Родина моя, моя до боли в сердце родимая Юровка, и прозрачная, как слеза ребенка, Крутишка!.. Неужто доживет ваш сын до скорбного дня, когда на юру-угоре останутся лишь состарившиеся тополя и ветлы, как сейчас на Одине. Только мне ведь не взлететь над бывшим селом подобно гусям… Упаду я в бурьян-дикоростник и стану пытать землю, куда она подевала мое село, куда и чем заманила моих односельчан? Только ведь и мне тоже не дозваться до Юровки, до тысяч тех, кто спит беспробудно на смертных полях войн и на кладбище за Одиной, до тех, кто ради детей расселился по большим и малым городам.
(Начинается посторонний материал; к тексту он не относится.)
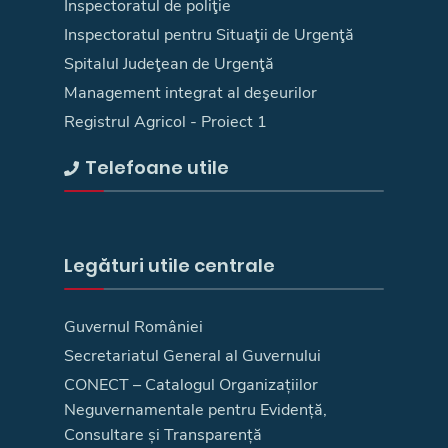
Inspectoratul de poliţie
Inspectoratul pentru Situaţii de Urgenţă
Spitalul Judeţean de Urgenţă
Management integrat al deşeurilor
Registrul Agricol - Proiect 1
Telefoane utile
Legături utile centrale
Guvernul României
Secretariatul General al Guvernului
CONECT – Catalogul Organizațiilor
Neguvernamentale pentru Evidență,
Consultare și Transparență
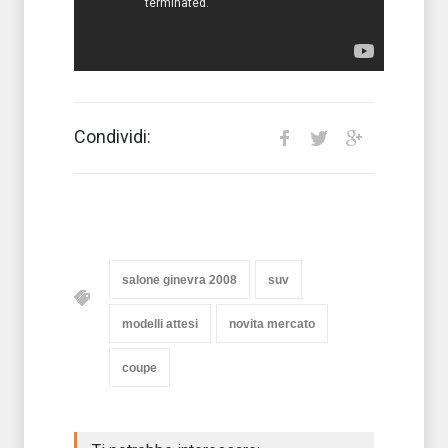
Condividi:
salone ginevra 2008
suv
modelli attesi
novita mercato
coupe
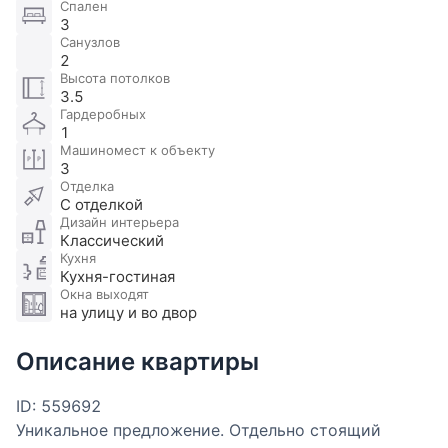
Спален
3
Санузлов
2
Высота потолков
3.5
Гардеробных
1
Машиномест к объекту
3
Отделка
С отделкой
Дизайн интерьера
Классический
Кухня
Кухня-гостиная
Окна выходят
на улицу и во двор
Описание квартиры
ID: 559692
Уникальное предложение. Отдельно стоящий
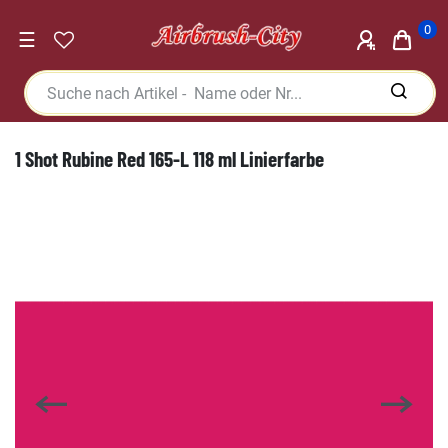
0
☰
1 Shot Rubine Red 165-L 118 ml Linierfarbe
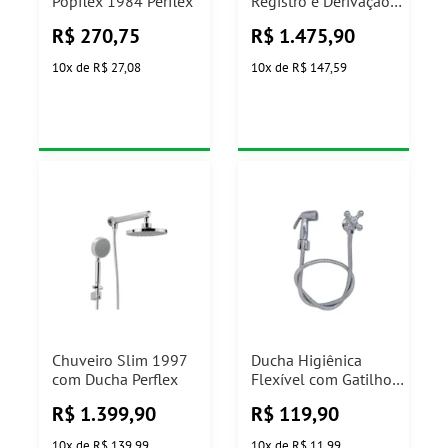
Popflex 1984 Perflex
Registro e Derivação
Izy Cromada 1984.C37
R$
270,75
R$
1.475,90
Deca
10
x
de
R$ 27,08
10
x
de
R$ 147,59
Chuveiro Slim 1997
Ducha Higiênica
com Ducha Perflex
Flexível com Gatilho
1801 C33 1/4 de
R$
1.399,90
R$
119,90
Volta Jed Metais
10
x
de
R$ 139,99
10
x
de
R$ 11,99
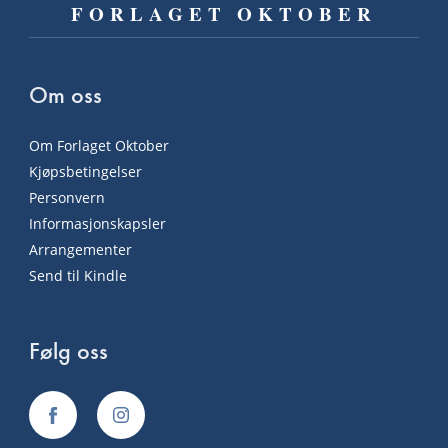
FORLAGET OKTOBER
Om oss
Om Forlaget Oktober
Kjøpsbetingelser
Personvern
Informasjonskapsler
Arrangementer
Send til Kindle
Følg oss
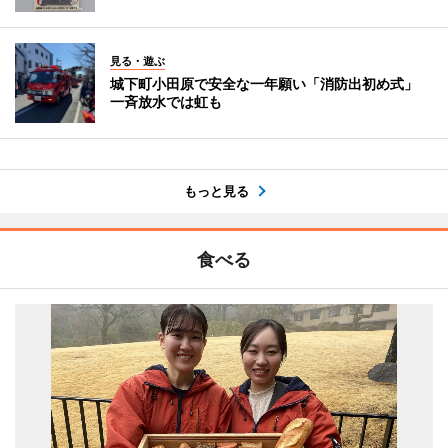
見る・遊ぶ
城下町小田原で安全な一年願い「消防出初め式」
一斉放水では虹も
もっと見る
食べる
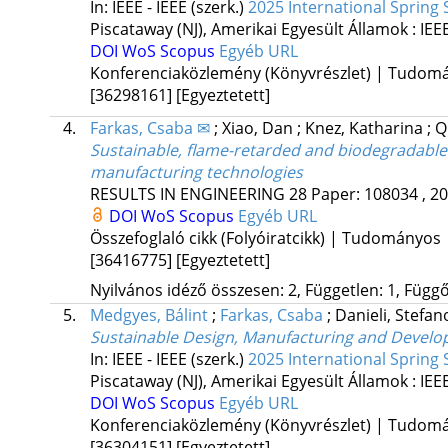
In: IEEE - IEEE (szerk.)
2025 International Spring 
Piscataway (NJ), Amerikai Egyesült Államok :
IEE
DOI
WoS
Scopus
Egyéb URL
Konferenciaközlemény (Könyvrészlet) | Tudom
[36298161]
[Egyeztetett]
4.
Farkas, Csaba ✉
;
Xiao, Dan
;
Knez, Katharina
;
Q
Sustainable, flame-retarded and biodegradable p
manufacturing technologies
RESULTS IN ENGINEERING
28
Paper: 108034 , 20
DOI
WoS
Scopus
Egyéb URL
Összefoglaló cikk (Folyóiratcikk) | Tudományos
[36416775]
[Egyeztetett]
Nyilvános idéző összesen: 2, Független: 1, Függő:
5.
Medgyes, Bálint
;
Farkas, Csaba
;
Danieli, Stefa
Sustainable Design, Manufacturing and Developm
In: IEEE - IEEE (szerk.)
2025 International Spring 
Piscataway (NJ), Amerikai Egyesült Államok :
IEE
DOI
WoS
Scopus
Egyéb URL
Konferenciaközlemény (Könyvrészlet) | Tudom
[36304151]
[Egyeztetett]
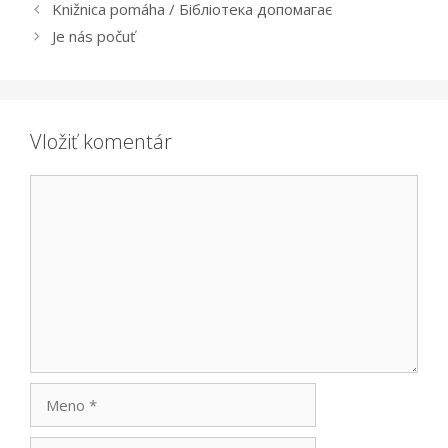
Knižnica pomáha / Бібліотека допомагає
Je nás počuť
Vložiť komentár
Komentár
Meno
Email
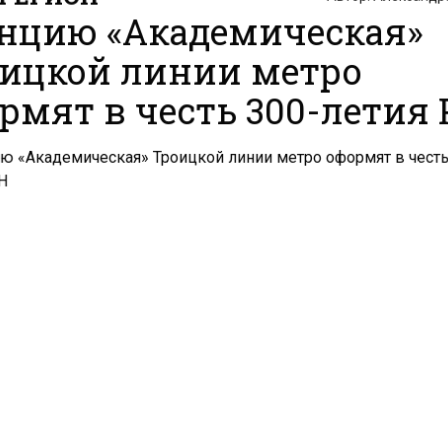
нцию «Академическая»
ицкой линии метро
рмят в честь 300-летия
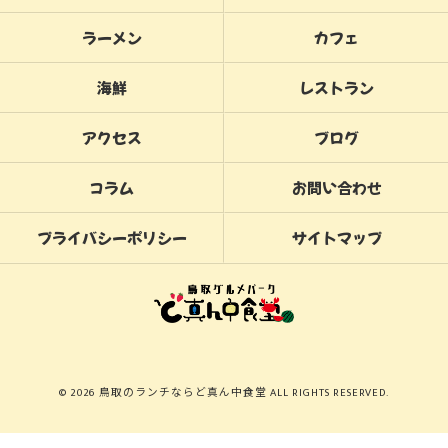
ラーメン
カフェ
海鮮
レストラン
アクセス
ブログ
コラム
お問い合わせ
プライバシーポリシー
サイトマップ
© 2026 鳥取のランチならど真ん中食堂 ALL RIGHTS RESERVED.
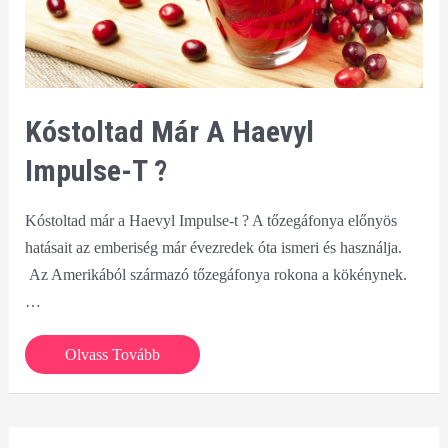
Kóstoltad Már A Haevyl
Impulse-T ?
Kóstoltad már a Haevyl Impulse-t ? A tőzegáfonya előnyös
hatásait az emberiség már évezredek óta ismeri és használja.
Az Amerikából származó tőzegáfonya rokona a kökénynek.
…
Kóstoltad
Olvass Tovább
már
a
Haevyl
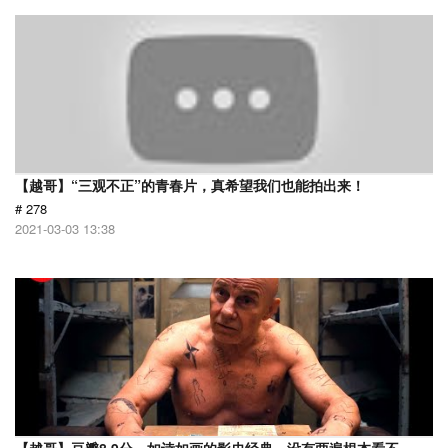
【越哥】“三观不正”的青春片，真希望我们也能拍出来！
# 278
2021-03-03 13:38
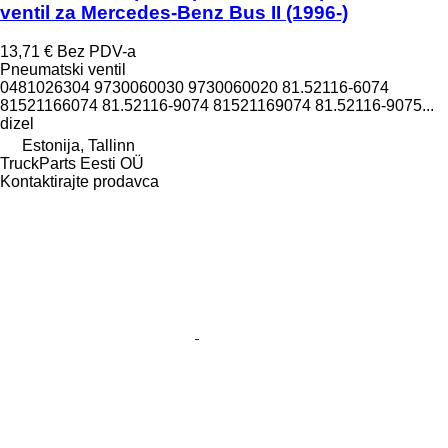
ventil za Mercedes-Benz Bus II (1996-)
13,71 €
Bez PDV-a
Pneumatski ventil
0481026304 9730060030 9730060020 81.52116-6074
81521166074 81.52116-9074 81521169074 81.52116-9075...
dizel
Estonija, Tallinn
TruckParts Eesti OÜ
Kontaktirajte prodavca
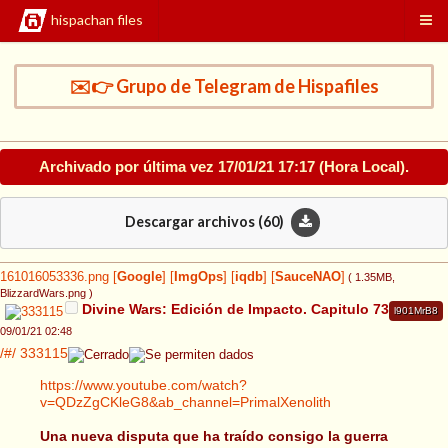
hispachan files
✉️👉 Grupo de Telegram de Hispafiles
Archivado por última vez
17/01/21 17:17
(Hora Local).
Descargar archivos (
60
)
161016053336.png
[
Google
]
[
ImgOps
]
[
iqdb
]
[
SauceNAO
]
( 1.35MB
,
BlizzardWars.png
)
Divine Wars: Edición de Impacto. Capitulo 73
l901MrB8
09/01/21 02:48
/#/
333115
https://www.youtube.com/watch?
v=QDzZgCKleG8&ab_channel=PrimalXenolith
Una nueva disputa que ha traído consigo la guerra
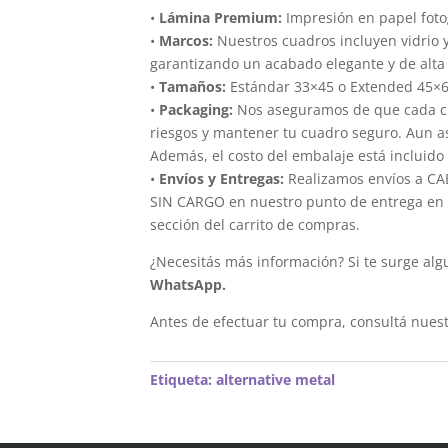
•
Lámina Premium:
Impresión en papel foto
•
Marcos:
Nuestros cuadros incluyen vidrio 
garantizando un acabado elegante y de alta 
•
Tamaños:
Estándar 33×45 o Extended 45×
•
Packaging:
Nos aseguramos de que cada cua
riesgos y mantener tu cuadro seguro. Aun a
Además, el costo del embalaje está incluido 
•
Envíos y Entregas:
Realizamos envíos a CAB
SIN CARGO en nuestro punto de entrega en el
sección del carrito de compras.
¿Necesitás más información? Si te surge alg
WhatsApp.
Antes de efectuar tu compra, consultá nues
Etiqueta:
alternative metal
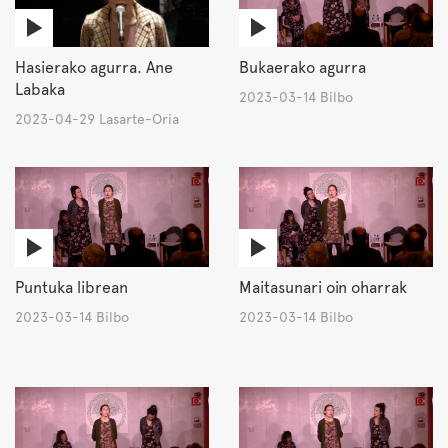
Hasierako agurra. Ane
Bukaerako agurra
Labaka
2023-03-14 Bilbo
2023-04-29 Lasarte-Oria
Puntuka librean
Maitasunari oin oharrak
2023-03-14 Bilbo
2023-03-14 Bilbo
В бурьяне зверовато зашуршит ветер, и горечь чернобыла повеет на меня упреком: «Чего же ты дознаешься у родимой земли, если сам осиротил родительское гнездовье-избу, сам векуешь в далеком городе?»

Веселый куст

Песочно-боровая дорожка заботливо петляет мимо сосенок и березок, выманивает нас на синеющий вдали увал, а за ним к Назарковому болоту. А по обеим сторонам ее, когда миновали хвойную затень, загустела березово-осиновая молодь, отстояла сама себя боярка, и неистребимо заросли вырубкой черемуха да вишня.

— Скоро Веселый куст, там передохнем, — кивает вперед сродный брат Иван. — Возле него я всегда останавливаюсь, уж больно он приветливый! И памятный он мне на всю жизнь: с Валентиной и Володьшей ягоды с него обирали, а они на нем крупные да сладкие!

Брат протяжно вздохнул, и память позвала его туда, где ничто не печалило утратами дорогих людей — жены и сына. Я по взгляду догадался, о чем думает Иван и кого вспоминает, и мне одного хотелось — постоять вместе с ним у Веселого куста. Мало ли здесь по округе метких и ласковых названий-имен у колков, рощиц и даже одиночных берез. Но не зря, не зря же черемуховый куст окрестили Веселым?! Правда, сейчас поздняя осень и снежок-лежок пока тонко запушил стылую землю. Кем и чем взвеселит он меня и брата?

Дорожка, с нырками и колдобинами, вывернула налево к вспаханному полю с кучами желтеющей соломы, а направо с кромки спелого березняка широко и вольно стоял куст черемухи. Глянули на него и ахнули: каждая ветка чернела кистями ягод. Ни одна не потерялась с торочками-плодоножками, словно только им, а не листьям и украшать Веселый кустище — с десяток черемшин вокруг толстой, почерневшего ствола сутулой мамы-черемухи.

Не где-то в укромно-потайном месте, а на виду и людной в пору страды дороги высился куст, и неужто никто не соблазнился такими отборными даже теперь, подвяленными за сухую осень ягодами? Да нет же, конечно, мимо никто не проходил-не проезжал, однако плодов и не убыло. Столько их — ешь не хочу!

— Ваня, а какой же он красавец в майском цвету! — воскликнул я, и шелест-шуршание палого листа выдало зайца, еще серого, лишь чуть сбелели у него на задних ляжках пушистые «штанишки» — гачи. Беляк поторчал длинноухим пеньком и вразвалку поковылял опушкой берез к осиннику.

Стоило нам сунуться к осиннику и треснуть суглинками, как с куриным оханьем вырвался низом на увал краснобровый петушина — косач. Может быть, он тоже склевывал ягоды с самых нижних веток?

— Чего и говорить! — просиял брат. — Весной куст — снежное облако. А запах, запах какой! Ненадолго и опнешься, а уж и голова кругом идет. И соловей, соловей особенный прилетает тут домить! Загремит-засвистит — заглушает и трактор, и радио с-под горы из ближнего села Першина. Кажется, весь куст каждым листиком и цветком поет!